Anatomie Bewegungsapparat
Hüfte mit Hüftgelenk

Als Hüfte bezeichnet man die breitesten Stellen des menschlichen Beckens. Sie sind - vor allem wegen der knapp darunter befindlichen Hüftgelenke - für die Stabilität und Gesundheit fast des gesamten Skeletts entscheidend. Die Form der Hüften lässt Menschen schmal oder breit erscheinen. Knapp oberhalb der Hüften liegt der Schwerpunkt des menschlichen Körpers.
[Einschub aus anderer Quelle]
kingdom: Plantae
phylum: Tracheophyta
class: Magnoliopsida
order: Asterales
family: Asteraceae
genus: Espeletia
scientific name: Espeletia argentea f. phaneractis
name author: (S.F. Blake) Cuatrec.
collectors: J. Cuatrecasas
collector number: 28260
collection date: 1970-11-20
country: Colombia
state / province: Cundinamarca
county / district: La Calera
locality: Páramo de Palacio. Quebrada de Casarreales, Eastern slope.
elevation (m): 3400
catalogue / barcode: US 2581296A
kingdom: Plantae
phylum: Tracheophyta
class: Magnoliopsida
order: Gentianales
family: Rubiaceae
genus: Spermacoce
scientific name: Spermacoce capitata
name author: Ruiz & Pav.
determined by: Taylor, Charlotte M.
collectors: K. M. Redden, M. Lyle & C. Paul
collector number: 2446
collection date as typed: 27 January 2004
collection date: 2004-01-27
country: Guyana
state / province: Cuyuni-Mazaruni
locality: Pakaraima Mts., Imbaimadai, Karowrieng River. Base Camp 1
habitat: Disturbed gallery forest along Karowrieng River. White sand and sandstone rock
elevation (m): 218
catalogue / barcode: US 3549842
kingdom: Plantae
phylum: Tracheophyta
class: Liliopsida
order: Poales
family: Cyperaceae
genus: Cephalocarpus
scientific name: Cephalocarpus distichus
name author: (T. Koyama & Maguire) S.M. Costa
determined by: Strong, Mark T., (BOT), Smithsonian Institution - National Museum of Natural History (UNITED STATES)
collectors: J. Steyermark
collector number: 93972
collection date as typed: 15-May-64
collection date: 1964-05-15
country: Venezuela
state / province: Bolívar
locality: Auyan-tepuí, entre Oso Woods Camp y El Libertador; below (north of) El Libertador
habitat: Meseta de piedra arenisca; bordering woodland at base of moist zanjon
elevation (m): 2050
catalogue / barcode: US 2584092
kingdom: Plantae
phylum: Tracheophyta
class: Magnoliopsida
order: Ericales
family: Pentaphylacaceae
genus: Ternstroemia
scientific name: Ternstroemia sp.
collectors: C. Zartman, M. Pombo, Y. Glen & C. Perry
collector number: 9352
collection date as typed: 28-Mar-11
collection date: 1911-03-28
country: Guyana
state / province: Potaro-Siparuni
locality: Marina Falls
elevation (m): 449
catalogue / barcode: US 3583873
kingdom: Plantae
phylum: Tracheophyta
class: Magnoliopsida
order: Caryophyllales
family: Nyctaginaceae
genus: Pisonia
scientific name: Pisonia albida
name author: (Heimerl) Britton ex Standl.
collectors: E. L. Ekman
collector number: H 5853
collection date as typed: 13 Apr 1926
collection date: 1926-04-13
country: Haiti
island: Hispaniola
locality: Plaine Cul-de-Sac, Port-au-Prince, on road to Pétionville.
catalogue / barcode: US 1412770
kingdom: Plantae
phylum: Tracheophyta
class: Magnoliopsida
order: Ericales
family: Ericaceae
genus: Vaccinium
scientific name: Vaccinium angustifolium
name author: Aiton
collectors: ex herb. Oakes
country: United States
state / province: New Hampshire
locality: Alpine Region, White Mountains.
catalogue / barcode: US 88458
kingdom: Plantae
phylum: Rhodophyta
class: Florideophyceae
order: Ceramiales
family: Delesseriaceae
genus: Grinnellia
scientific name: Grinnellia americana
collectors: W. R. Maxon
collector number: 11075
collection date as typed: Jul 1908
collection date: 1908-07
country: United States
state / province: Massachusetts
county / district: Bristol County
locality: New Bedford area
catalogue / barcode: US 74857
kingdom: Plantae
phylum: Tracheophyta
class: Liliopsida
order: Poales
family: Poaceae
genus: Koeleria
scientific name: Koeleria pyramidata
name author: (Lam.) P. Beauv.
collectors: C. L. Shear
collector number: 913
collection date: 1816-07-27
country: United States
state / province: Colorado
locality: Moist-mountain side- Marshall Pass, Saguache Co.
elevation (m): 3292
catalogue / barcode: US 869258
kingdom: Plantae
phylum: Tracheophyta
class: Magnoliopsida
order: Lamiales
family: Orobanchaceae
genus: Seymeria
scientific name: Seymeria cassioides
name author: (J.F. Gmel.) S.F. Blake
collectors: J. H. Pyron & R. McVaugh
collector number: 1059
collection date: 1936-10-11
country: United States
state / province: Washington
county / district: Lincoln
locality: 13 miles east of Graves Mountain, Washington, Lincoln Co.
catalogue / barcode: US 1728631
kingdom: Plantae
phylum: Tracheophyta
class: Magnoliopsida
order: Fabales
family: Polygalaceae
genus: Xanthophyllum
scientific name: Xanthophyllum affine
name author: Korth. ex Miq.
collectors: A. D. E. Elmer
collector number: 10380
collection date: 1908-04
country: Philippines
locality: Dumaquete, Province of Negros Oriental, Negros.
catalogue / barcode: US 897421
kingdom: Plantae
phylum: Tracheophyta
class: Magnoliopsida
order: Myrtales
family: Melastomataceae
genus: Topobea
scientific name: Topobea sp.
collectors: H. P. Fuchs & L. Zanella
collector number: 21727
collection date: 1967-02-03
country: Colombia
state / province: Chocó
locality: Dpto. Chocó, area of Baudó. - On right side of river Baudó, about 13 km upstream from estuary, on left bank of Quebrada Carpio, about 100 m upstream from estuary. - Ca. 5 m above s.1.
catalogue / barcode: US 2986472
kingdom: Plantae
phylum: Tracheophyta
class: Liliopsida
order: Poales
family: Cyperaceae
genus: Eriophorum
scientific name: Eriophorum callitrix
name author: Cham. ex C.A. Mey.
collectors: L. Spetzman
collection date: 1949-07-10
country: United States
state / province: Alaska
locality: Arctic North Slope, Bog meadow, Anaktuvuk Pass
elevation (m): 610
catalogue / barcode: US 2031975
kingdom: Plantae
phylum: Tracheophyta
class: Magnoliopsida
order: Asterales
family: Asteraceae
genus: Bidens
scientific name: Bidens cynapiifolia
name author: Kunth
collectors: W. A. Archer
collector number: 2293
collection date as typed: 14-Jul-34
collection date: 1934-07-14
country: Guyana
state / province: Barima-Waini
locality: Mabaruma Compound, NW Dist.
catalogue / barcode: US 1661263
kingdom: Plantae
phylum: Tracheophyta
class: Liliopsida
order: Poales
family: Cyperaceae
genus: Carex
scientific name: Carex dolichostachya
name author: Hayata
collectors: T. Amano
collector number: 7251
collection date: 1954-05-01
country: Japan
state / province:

Die knöcherne Grundlage für diese Region bilden das Darmbein (Os ilii), das Sitzbein (Os ischii) und das Schambein (Os pubis) in ihrem Zusammenschluß zum Hüftbein (Os coxae). Bei der Hinzunahme des Kreuzbeins (Os sacrum) entsteht der Beckenring (Pelvis). Die ersten Knochenkerne treten zwischen dem 5. und 6.Keimlingsmonat auf. Sie wachsen in Richtung auf die spätere Hüftgelenkspfanne (Acetabulum) zu, wo sie bis zum 6.Lebensjahr Knorpelfugen aufweisen, die röntgenologisch zur Diagnostik herangezogen werden. Das Hüftgelenk (Articulatio coxae) bietet mit seiner tiefen Pfanne, die den Oberschenkelkopf (Caput femoris) weitgehend umgreift, eine Gewähr für die Sicherung des Standbeins bei der aufrechten Haltung. Es gestattet auch die vielseitigen Bewegungen des Spielbeins im Sinne eines Kugelgelenks. Zur Verbreiterung der Gelenkpfanne weist diese zusätzlich einen faserknorpligen Ring, die Gelenklippe (Labrum acetabulare) auf. Durch das starke Pfannendach und die übrigen Gelenkeinrichtungen kommen Verrenkungen (Luxation) nur beim übermäßigen Wegführen des Beines (Abduktion) vor. Bei der angeborenen Hüftgelenksverrenkung handelt es sich um die mangelhafte Pfannenbildung.

Die häufigen Schenkelhalsbrüche im höheren Lebensalter beruhen auf einer Verminderung des Knochengewebes (Osteoporose) durch die schlechtere Blutversorgung des Oberschenkelkopfes. So lassen sich auch viele Gelenkkopfnekrosen erklären, bei denen ein künstliches Hüftgelenk (
Endoprothese, Hüftendoprothese, auch Hüft-TEP, Hüfttotalendoprothese, Hüftprothese) zum Einsatz kommt. Bei Entzündungen entsteht eine Schonhaltung, wobei das Bein leicht gebeugt und abduziert sowie außenrotiert erscheint, dazu kommt ein Hohlkreuz. Die Anlagerung der Muskulatur um das Hüftgelenk macht es unmöglich, dieses Gelenk abzutasten. Man benutzt deshalb zur Beurteilung des Gelenks den Bewegungsablauf, die Stellung des großen Bollbügels (Trochanter major) und den Winkel zwischen dem Schaft und dem Schenkelhals des Oberschenkelknochens (Kollodiaphysenwinkel oder CCD-Winkel). Dieser beträgt beim Erwachsenen etwa 120-130.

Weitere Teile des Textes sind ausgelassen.